--- start of The records ---

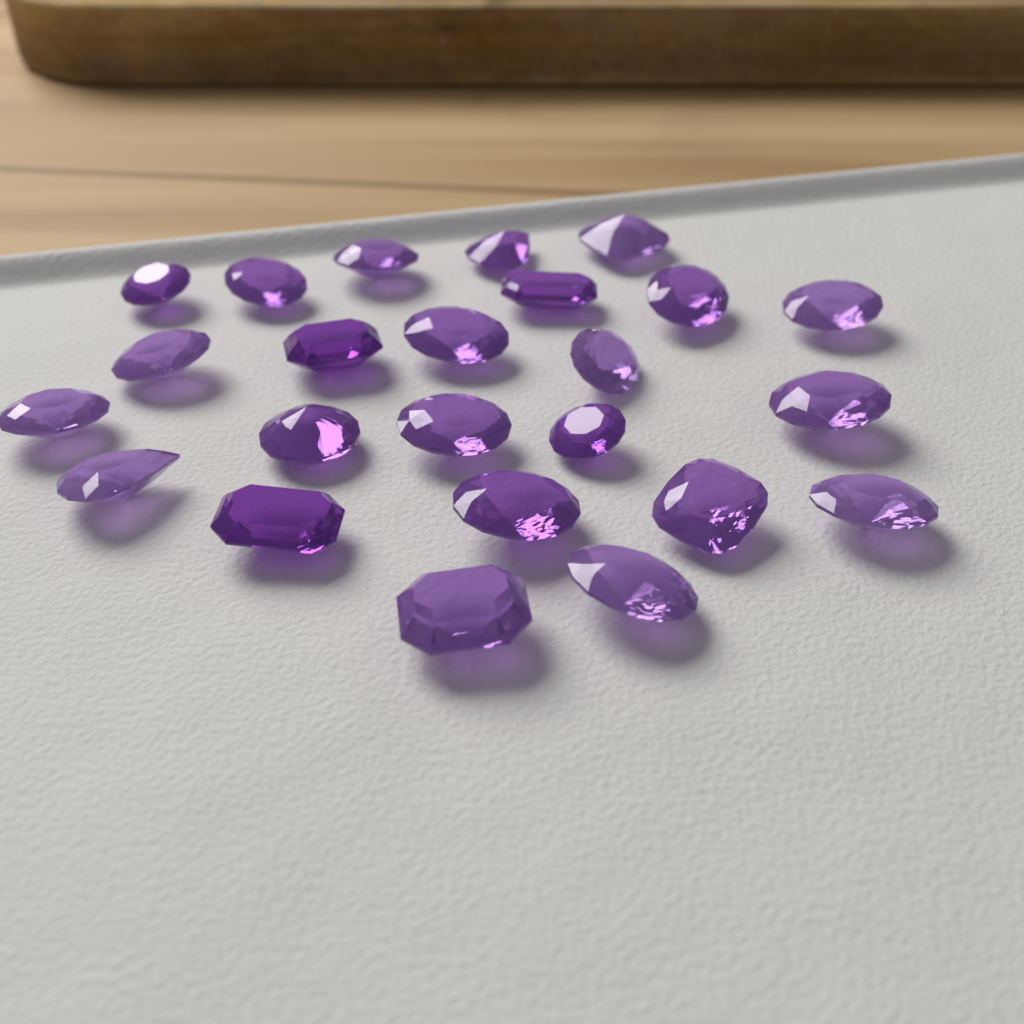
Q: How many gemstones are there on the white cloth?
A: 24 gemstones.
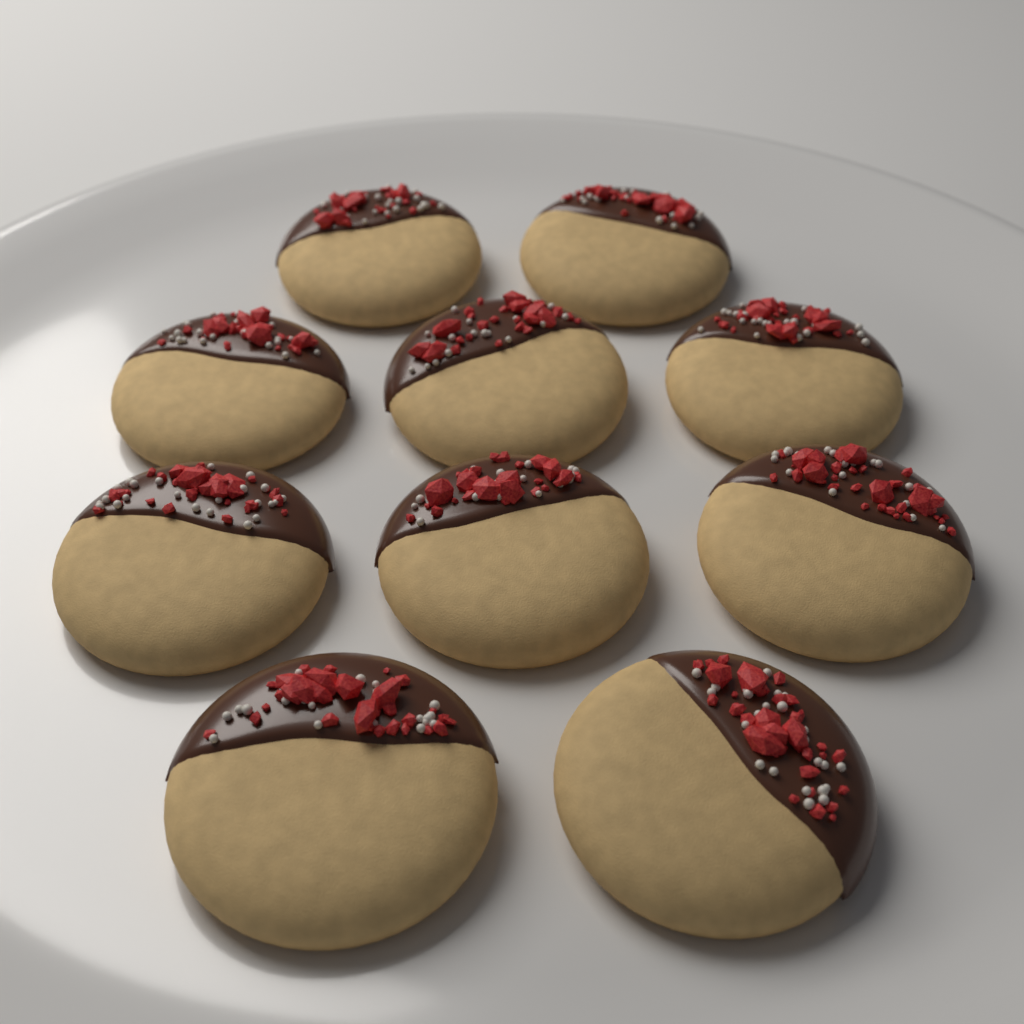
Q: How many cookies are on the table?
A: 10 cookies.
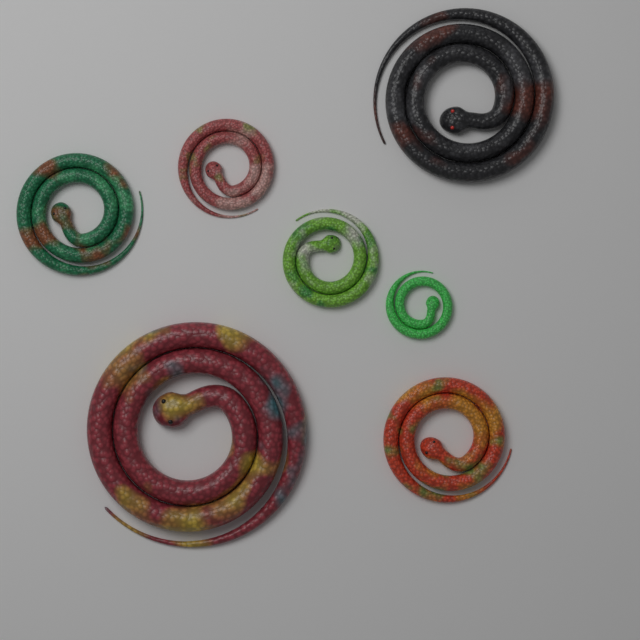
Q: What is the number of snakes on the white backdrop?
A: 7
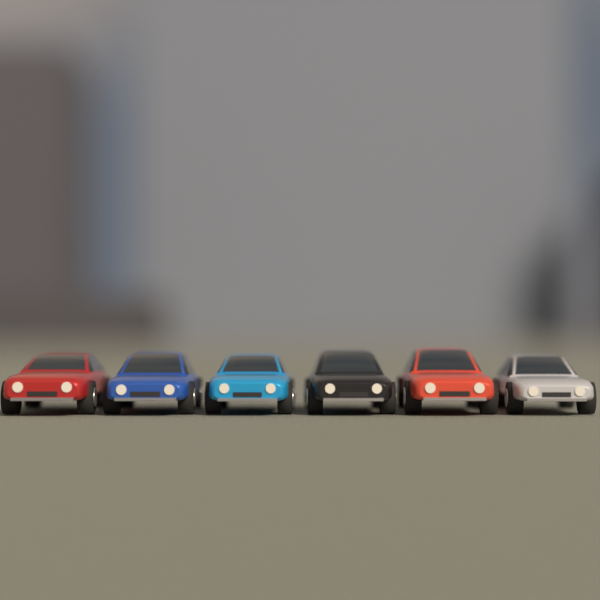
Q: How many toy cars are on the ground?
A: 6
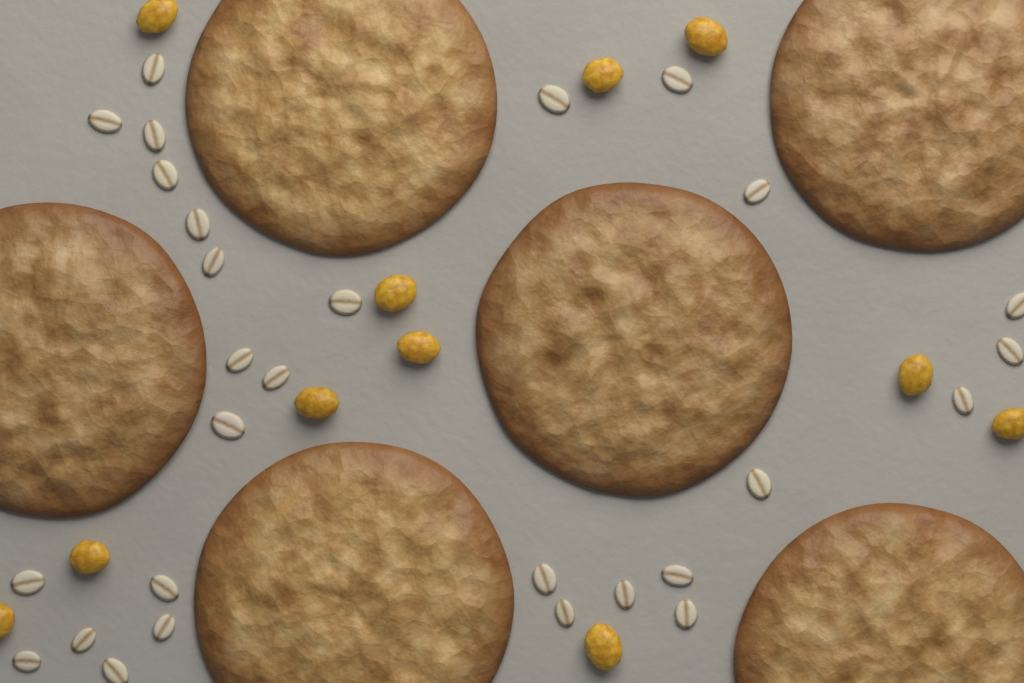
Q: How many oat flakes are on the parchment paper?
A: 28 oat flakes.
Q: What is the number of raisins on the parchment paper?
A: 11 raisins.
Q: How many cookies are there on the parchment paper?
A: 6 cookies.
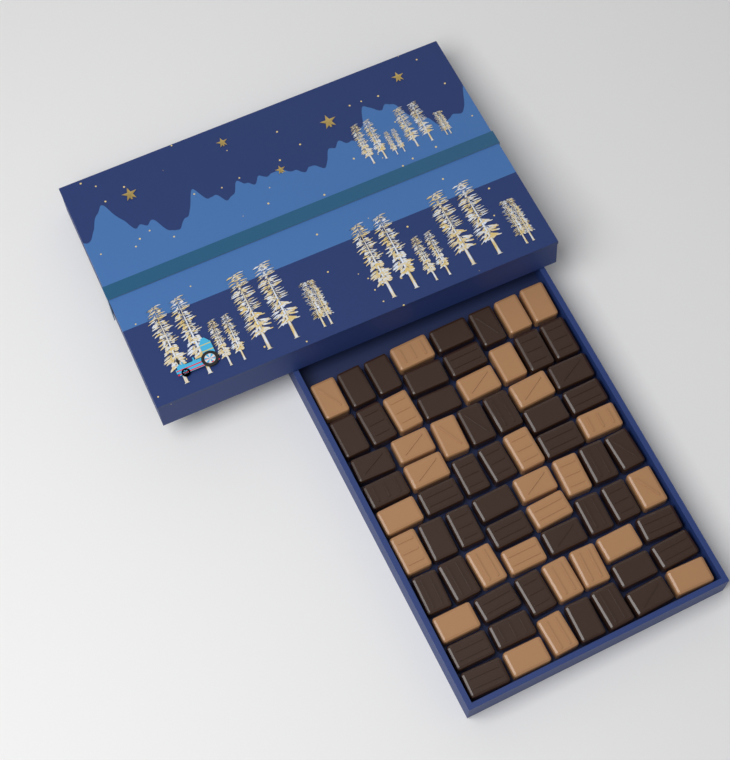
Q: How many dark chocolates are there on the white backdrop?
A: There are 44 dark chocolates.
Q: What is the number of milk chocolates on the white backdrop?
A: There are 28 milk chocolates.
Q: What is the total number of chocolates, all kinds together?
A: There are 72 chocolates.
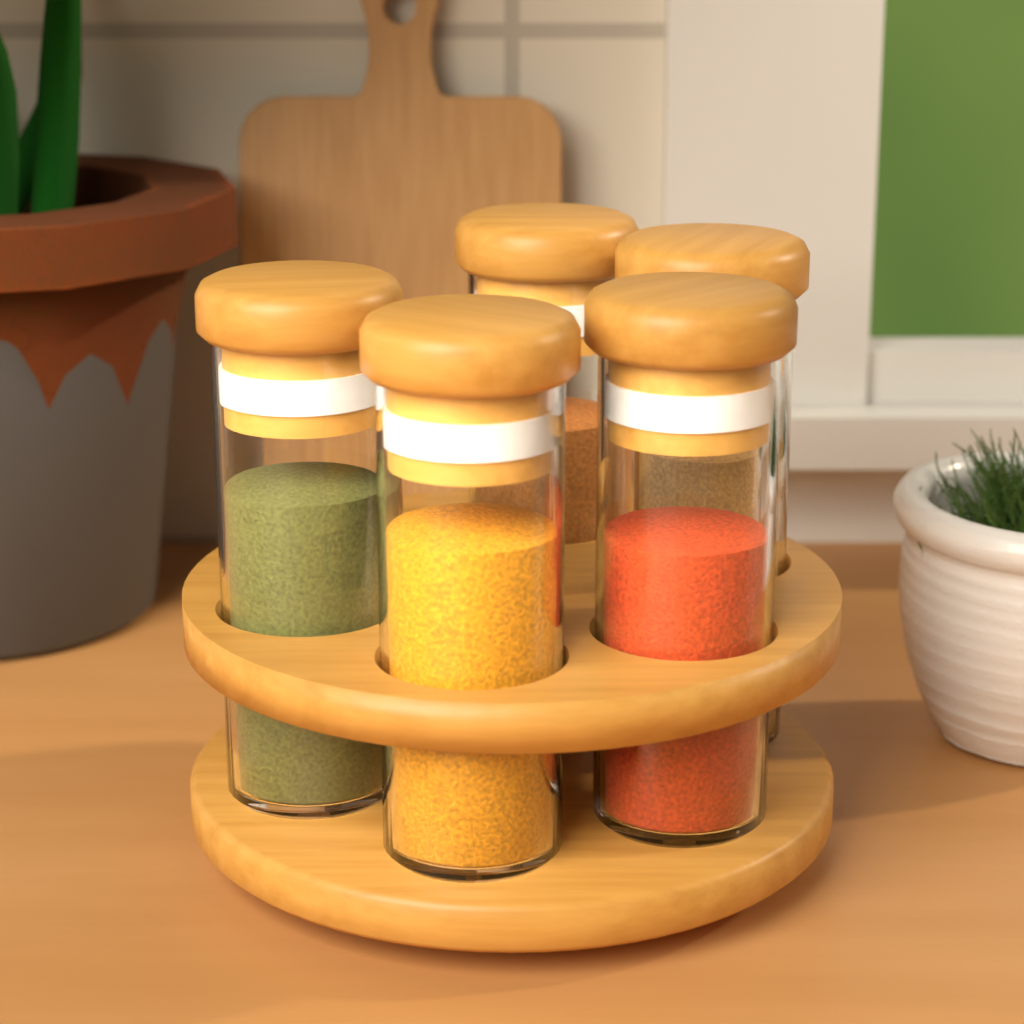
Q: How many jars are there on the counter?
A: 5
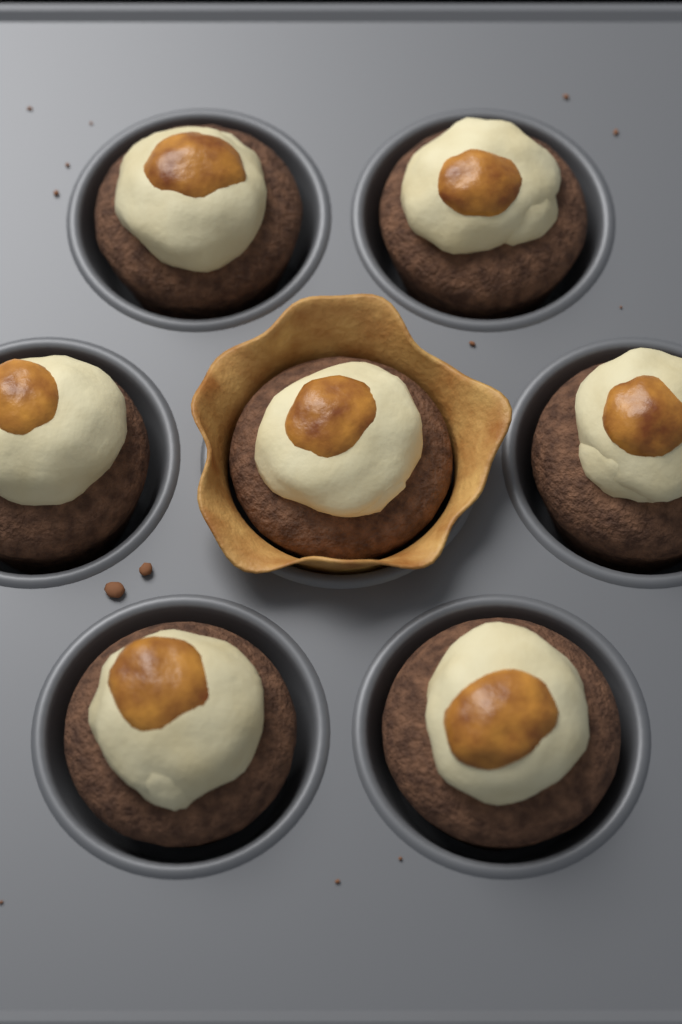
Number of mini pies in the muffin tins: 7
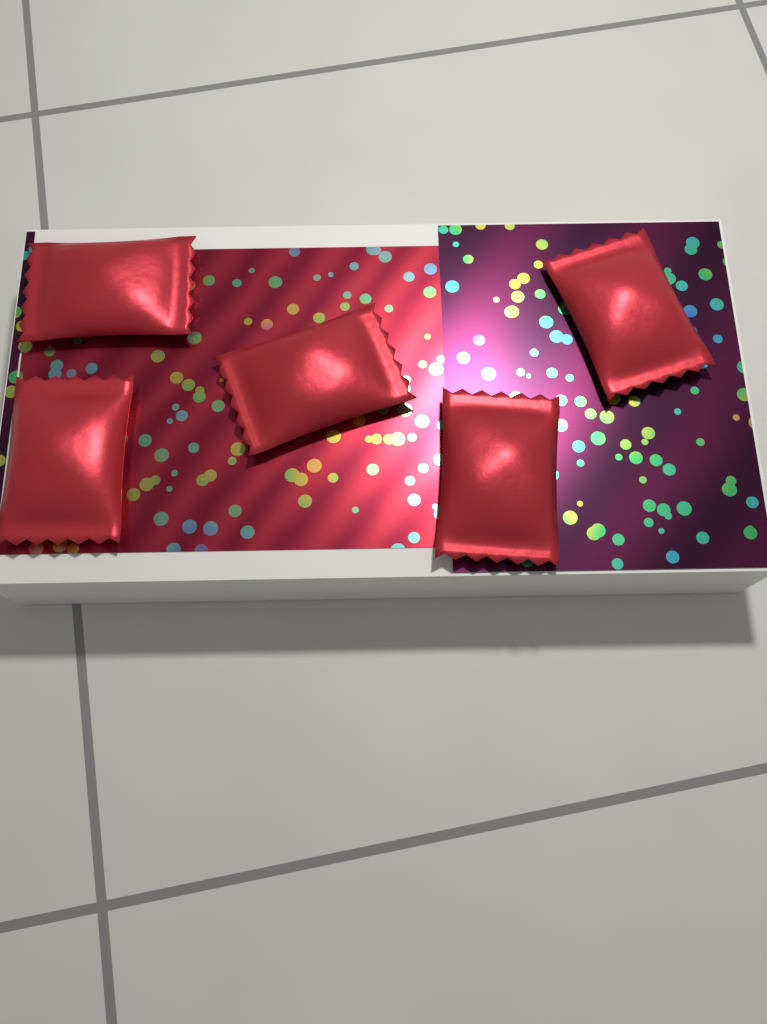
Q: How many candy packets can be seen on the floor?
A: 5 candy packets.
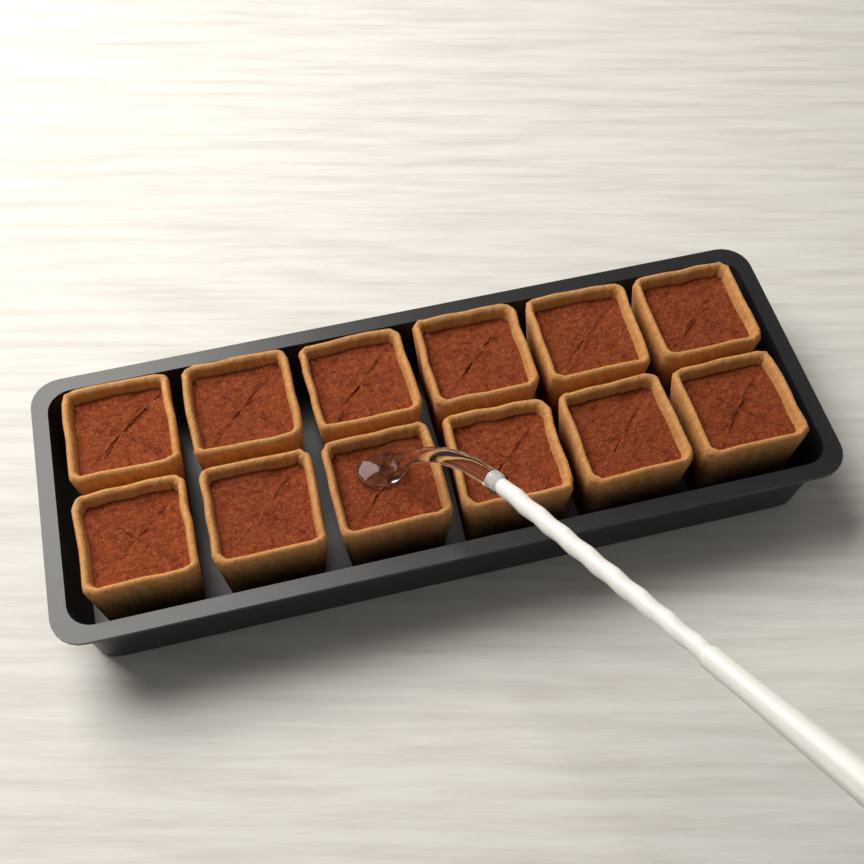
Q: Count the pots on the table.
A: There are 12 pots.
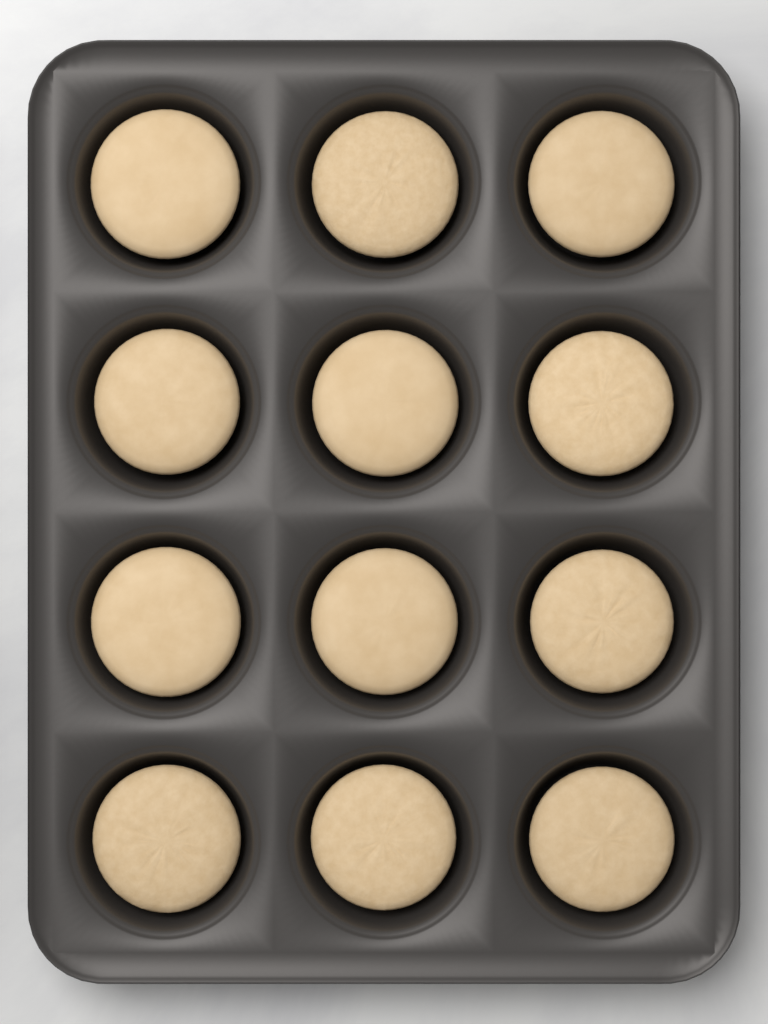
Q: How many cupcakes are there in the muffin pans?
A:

--- end of The records ---

- **Prompt**
Write out all of the data above word for word, leaving out the picture lines.

- **Correct response**
Q: How many gemstones are there on the white cloth?
A: 24 gemstones.
Q: How many cookies are on the table?
A: 10 cookies.
Q: What is the number of snakes on the white backdrop?
A: 7
Q: How many toy cars are on the ground?
A: 6
Q: How many oat flakes are on the parchment paper?
A: 28 oat flakes.
Q: What is the number of raisins on the parchment paper?
A: 11 raisins.
Q: How many cookies are there on the parchment paper?
A: 6 cookies.
Q: How many dark chocolates are there on the white backdrop?
A: There are 44 dark chocolates.
Q: What is the number of milk chocolates on the white backdrop?
A: There are 28 milk chocolates.
Q: What is the total number of chocolates, all kinds together?
A: There are 72 chocolates.
Q: How many jars are there on the counter?
A: 5
Number of mini pies in the muffin tins: 7
Q: How many candy packets can be seen on the floor?
A: 5 candy packets.
Q: Count the pots on the table.
A: There are 12 pots.
Q: How many cupcakes are there in the muffin pans?
A:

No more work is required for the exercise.